In the end I'd really like to put more effort on this than I am currently able to. So for now I just focus on stability and smaller features with a tiny scope and less impact on code until I can take some time off for refactoring...

Feel free to add your thoughts, this is still a strongly wanted feature :)

mobil beantwortet

Am 01.08.2014 um 19:47 schrieb royal notifications@github.com:

What would it take to actually add this?

— Reply to this email directly or view it on GitHub.

max-m commented 10 years ago

Hi,

I had a look into the code an came across these lines in i18n.js.
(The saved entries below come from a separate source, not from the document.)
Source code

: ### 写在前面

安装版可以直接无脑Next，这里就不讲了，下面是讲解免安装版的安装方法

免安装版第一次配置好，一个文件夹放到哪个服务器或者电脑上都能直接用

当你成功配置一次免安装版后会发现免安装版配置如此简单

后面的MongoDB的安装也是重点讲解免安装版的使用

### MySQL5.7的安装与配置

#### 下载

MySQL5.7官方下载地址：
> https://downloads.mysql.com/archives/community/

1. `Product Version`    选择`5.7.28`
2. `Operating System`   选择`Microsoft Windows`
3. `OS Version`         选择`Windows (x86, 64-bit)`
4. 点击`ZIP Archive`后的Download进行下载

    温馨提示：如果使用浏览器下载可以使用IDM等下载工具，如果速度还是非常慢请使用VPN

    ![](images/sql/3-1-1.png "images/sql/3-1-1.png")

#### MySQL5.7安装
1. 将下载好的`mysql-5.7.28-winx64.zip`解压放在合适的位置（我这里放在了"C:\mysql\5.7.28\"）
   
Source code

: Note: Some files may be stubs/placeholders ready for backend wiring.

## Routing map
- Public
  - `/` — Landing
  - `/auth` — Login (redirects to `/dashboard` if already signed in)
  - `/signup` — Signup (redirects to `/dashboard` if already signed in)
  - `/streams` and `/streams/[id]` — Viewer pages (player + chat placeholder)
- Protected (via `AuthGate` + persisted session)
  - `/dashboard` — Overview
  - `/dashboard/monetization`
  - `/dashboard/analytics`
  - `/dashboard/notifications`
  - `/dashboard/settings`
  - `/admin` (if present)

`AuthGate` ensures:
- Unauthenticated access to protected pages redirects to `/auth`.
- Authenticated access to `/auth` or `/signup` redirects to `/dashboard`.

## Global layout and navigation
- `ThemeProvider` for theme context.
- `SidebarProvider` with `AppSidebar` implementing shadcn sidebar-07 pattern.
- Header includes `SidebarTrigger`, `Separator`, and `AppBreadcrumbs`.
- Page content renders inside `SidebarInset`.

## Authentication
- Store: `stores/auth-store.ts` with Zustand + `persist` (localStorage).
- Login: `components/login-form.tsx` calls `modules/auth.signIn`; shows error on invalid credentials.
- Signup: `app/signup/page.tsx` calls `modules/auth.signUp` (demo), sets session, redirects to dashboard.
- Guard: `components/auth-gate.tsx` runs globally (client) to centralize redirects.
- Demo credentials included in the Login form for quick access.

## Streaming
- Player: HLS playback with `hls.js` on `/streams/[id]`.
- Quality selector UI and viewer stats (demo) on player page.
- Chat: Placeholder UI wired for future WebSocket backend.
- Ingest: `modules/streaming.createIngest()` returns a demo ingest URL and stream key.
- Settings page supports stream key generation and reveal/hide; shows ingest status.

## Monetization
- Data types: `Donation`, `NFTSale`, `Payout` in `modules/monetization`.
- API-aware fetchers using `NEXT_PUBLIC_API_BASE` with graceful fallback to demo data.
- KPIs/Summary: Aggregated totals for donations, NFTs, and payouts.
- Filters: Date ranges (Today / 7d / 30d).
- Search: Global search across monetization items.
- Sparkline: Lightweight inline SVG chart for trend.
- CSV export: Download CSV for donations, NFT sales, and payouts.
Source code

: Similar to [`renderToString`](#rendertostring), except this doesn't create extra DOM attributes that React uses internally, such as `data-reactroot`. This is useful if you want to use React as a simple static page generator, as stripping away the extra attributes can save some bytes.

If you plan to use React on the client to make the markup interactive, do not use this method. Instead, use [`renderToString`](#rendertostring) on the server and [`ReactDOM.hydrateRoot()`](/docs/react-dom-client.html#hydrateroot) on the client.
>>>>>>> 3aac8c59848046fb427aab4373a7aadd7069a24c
Shouldn't it be like the following code as the rule says: “Everything but 1 is plural”?

  // parse translation and replace all digets '%d' by `count`
  // this also replaces extra strings '%%s' to parseble '%s' for next step
  // simplest 2 form implementation of plural, like https://developer.mozilla.org/en/docs/Localization_and_Plurals#Plural_rule_.231_.282_forms.29
  if (count == 1) {
    msg = vsprintf(msg.one, [parseInt(count, 10)]);
  } else {
    msg = vsprintf(msg.other, [parseInt(count, 10)]);
  }

__n("cat", "cats", 0) currently leads to cat __n("cat", "cats", 1) currently leads to cat __n("cat", "cats", 2) currently leads to cats

But the rule says “zero cats”.

Anachron commented 9 years ago

I think the best approach is to allow the users to define their own language plural rule/function in case they either use a currently unsupported language or like to change it (like 0 trees will be "no tree" instead). And yes, that would be cascading translations, but who cares right :)

For everything else, you could provide the defaults which are active right now.

jesucarr commented 9 years ago

What about implementing MessageFormat? it was built by ICU to solve this problems. Have a look at this library: https://github.com/SlexAxton/messageformat.js

mashpie commented 8 years ago

messageformat is really nice. I am actually thinking of an i18n.__mf() api that delegates directly to mf. Personally I don't like that ICU Format, but people will probably make use of it and should get that choice.

I close this issue now in favor of #42 as I collected some other proposals there too and... of course of... hay it's "42"!